**Problem details:** Each line of the data below that carries the word "Ohio" needs to be copied.
Data extract START
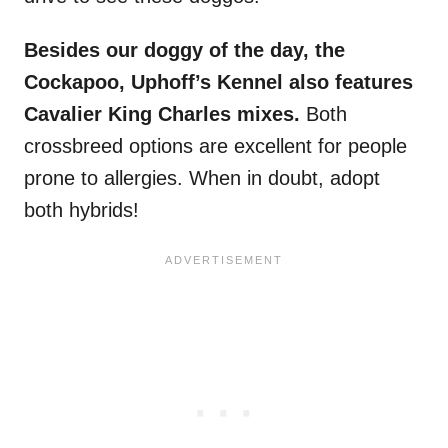
Besides our doggy of the day, the
Cockapoo, Uphoff’s Kennel also features
Cavalier King Charles mixes.
Both
crossbreed options are excellent for people
prone to allergies. When in doubt, adopt
both hybrids!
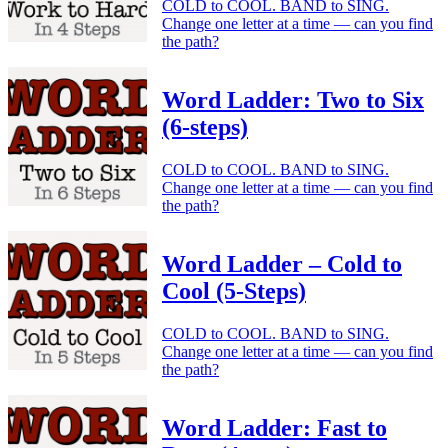
COLD to COOL. BAND to SING.
Change one letter at a time — can you find
the path?
Word Ladder: Two to Six
(6-steps)
COLD to COOL. BAND to SING.
Change one letter at a time — can you find
the path?
Word Ladder – Cold to
Cool (5-Steps)
COLD to COOL. BAND to SING.
Change one letter at a time — can you find
the path?
Word Ladder: Fast to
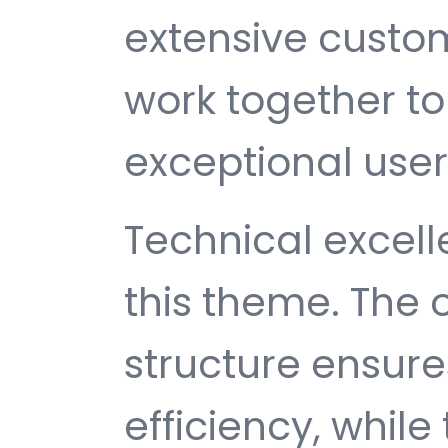
extensive custom
work together to
exceptional user
Technical excelle
this theme. The
structure ensu
efficiency, while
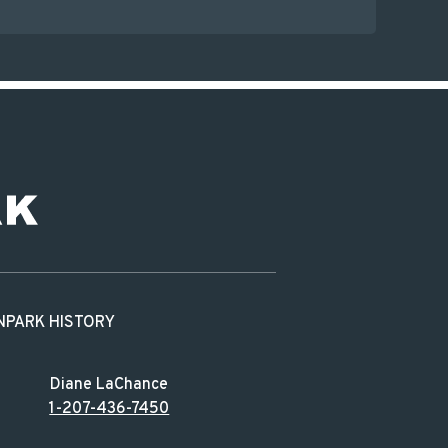
N
PARK HISTORY
Diane LaChance
1-207-436-7450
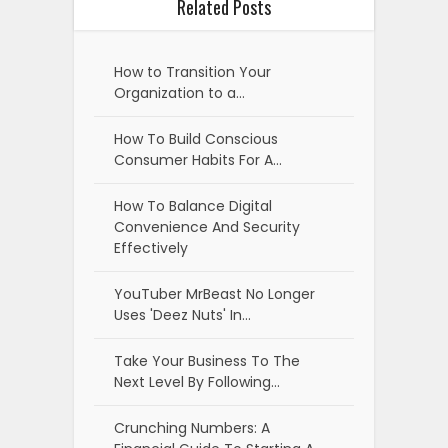
Related Posts
How to Transition Your
Organization to a…
How To Build Conscious
Consumer Habits For A…
How To Balance Digital
Convenience And Security
Effectively
YouTuber MrBeast No Longer
Uses 'Deez Nuts' In…
Take Your Business To The
Next Level By Following…
Crunching Numbers: A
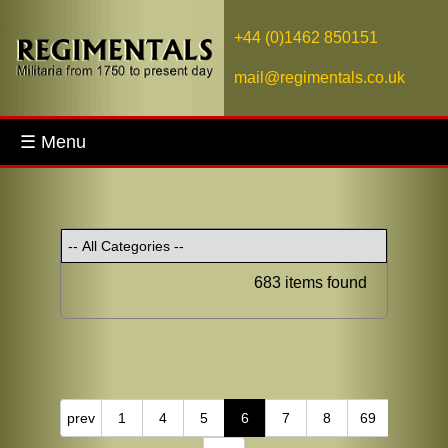
+44 (0)1462 850151
mail@regimentals.co.uk
☰ Menu
683 items found
prev
1
4
5
6
7
8
69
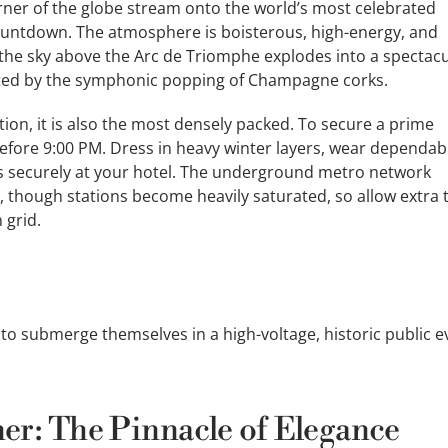
ner of the globe stream onto the world’s most celebrated
 countdown. The atmosphere is boisterous, high-energy, and
, the sky above the Arc de Triomphe explodes into a spectac
ated by the symphonic popping of Champagne corks.
on, it is also the most densely packed. To secure a prime
efore 9:00 PM. Dress in heavy winter layers, wear dependab
es securely at your hotel. The underground metro network
t, though stations become heavily saturated, so allow extra 
 grid.
o submerge themselves in a high-voltage, historic public e
er: The Pinnacle of Elegance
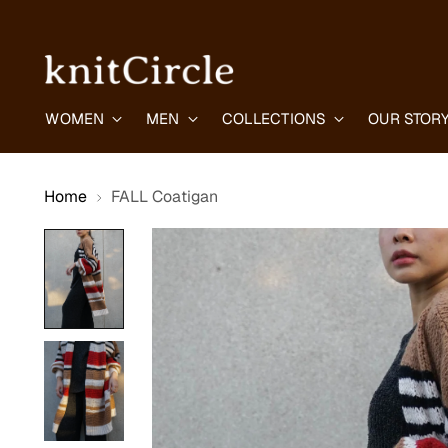
WOMEN
MEN
COLLECTIONS
OUR STOR
Home
FALL Coatigan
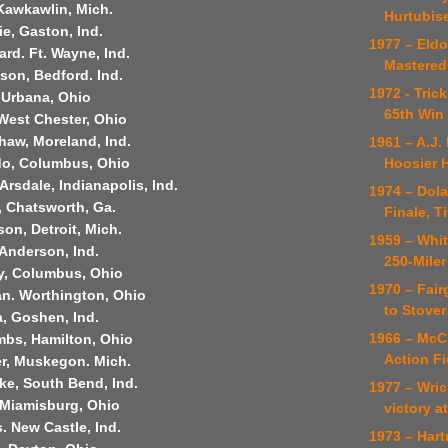
Kawkawlin, Mich.
Hurtubise
ie, Gaston, Ind.
1977 – Eldo
rd. Ft. Wayne, Ind.
Mastered
son, Bedford. Ind.
1972 - Tric
 Urbana, Ohio
65th Win 
West Chester, Ohio
haw, Moreland, Ind.
1961 – A.J.
Hoosier 
do, Columbus, Ohio
Arsdale, Indianapolis, Ind.
1974 – Dol
, Chatsworth, Ga.
Finale, Ti
on, Detroit, Mich.
1959 – Whit
 Anderson, Ind.
250-Miler
y, Columbus, Ohio
1970 – Fair
n. Worthington, Ohio
to Stover
, Goshen, Ind.
1966 – McC
bs, Hamilton, Ohio
Action Fi
er, Muskegon. Mich.
ke, South Bend, Ind.
1977 – Wri
 Miamisburg, Ohio
victory a
. New Castle, Ind.
1973 – Har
Data extract END
**Solution to this problem:**
 Urbana, Ohio
West Chester, Ohio
do, Columbus, Ohio
y, Columbus, Ohio
n. Worthington, Ohio
bs, Hamilton, Ohio
 Miamisburg, Ohio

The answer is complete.